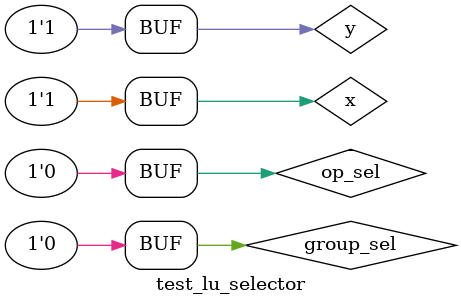
<source format=v>

module lu (
    output and_out,
    output nand_out,
    output or_out,
    output nor_out,
    input a,
    input b
);
// Descrever por portas
    and AND1 (and_out, a, b);
    nand NAND1 (nand_out, a, b);
    or OR1 (or_out, a, b);
    nor NOR1 (nor_out, a, b);
endmodule // lu

// -------------------------
// Multiplexer 2x1
// -------------------------
module mux2x1 (
    output s,
    input a,
    input b,
    input select
);
// Definir dados locais
    wire not_select;
    wire sa;
    wire sb;
// Descrever por portas
    not NOT1 (not_select, select);
    and AND1 (sa, a, not_select);
    and AND2 (sb, b, select);
    or OR1 (s, sa, sb);
endmodule // mux2x1

// -------------------------
// Seleção de grupo e operação
// -------------------------
module lu_selector (
    output result,
    input a,
    input b,
    input op_select,  // Seleciona operação dentro do grupo
    input group_select // Seleciona grupo (0: AND/NAND, 1: OR/NOR)
);
// Definir dados locais
    wire and_out, nand_out, or_out, nor_out;
    wire selected_op_group1, selected_op_group2;

    // Instanciar a LU
    lu LU1 (and_out, nand_out, or_out, nor_out, a, b);

    // Multiplexadores para selecionar a operação de cada grupo
    mux2x1 MUX_OP_GROUP1 (selected_op_group1, nand_out, and_out, op_select); // AND/NAND
    mux2x1 MUX_OP_GROUP2 (selected_op_group2, nor_out, or_out, op_select);   // OR/NOR

    // Multiplexador para selecionar o grupo
    mux2x1 MUX_GROUP (result, selected_op_group1, selected_op_group2, group_select);
endmodule // lu_selector

// -------------------------
// Teste LU com seleção de grupo e operação
// -------------------------
module test_lu_selector;
// Definir dados
    reg x;
    reg y;
    reg op_sel;     // Seleciona operação dentro do grupo
    reg group_sel;  // Seleciona grupo
    wire z;         // Resultado final

    // Instanciar módulo principal
    lu_selector LU_SELECTOR1 (z, x, y, op_sel, group_sel);

    // Parte principal
    initial
    begin : main
        $display("Guia_0703 - Alessandra Faria Rodrigues - 828333");
        $display("Test LU");
        $display(" x y op_sel group_sel z");

        // Inicializar valores
        x = 1'b0; y = 1'b1; op_sel = 1'b0; group_sel = 1'b0;

        // Monitorar mudanças
        #1 $monitor("%4b %4b %7b %9b %4b", x, y, op_sel, group_sel, z);

        // Testes
        #1 op_sel = 1'b1; // Selecionar AND no grupo AND/NAND
        #1 group_sel = 1'b1; // Mudar para grupo OR/NOR e selecionar NOR
        #1 op_sel = 1'b1; // Selecionar OR no grupo OR/NOR
        #1 x = 1'b1; y = 1'b1; // Teste com ambos iguais a 1
        #1 group_sel = 1'b0; op_sel = 1'b0; // Voltar para NAND no grupo AND/NAND
    end
endmodule // test_lu_selector

</source>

================================

= Your task =
Only one thing is wanted here, an exact copy of the lines from the first line above through the line containing "not NOT1 (not_select, select);", minus any picture.

= Exercise solution =
<source format=v>

module lu (
    output and_out,
    output nand_out,
    output or_out,
    output nor_out,
    input a,
    input b
);
// Descrever por portas
    and AND1 (and_out, a, b);
    nand NAND1 (nand_out, a, b);
    or OR1 (or_out, a, b);
    nor NOR1 (nor_out, a, b);
endmodule // lu

// -------------------------
// Multiplexer 2x1
// -------------------------
module mux2x1 (
    output s,
    input a,
    input b,
    input select
);
// Definir dados locais
    wire not_select;
    wire sa;
    wire sb;
// Descrever por portas
    not NOT1 (not_select, select);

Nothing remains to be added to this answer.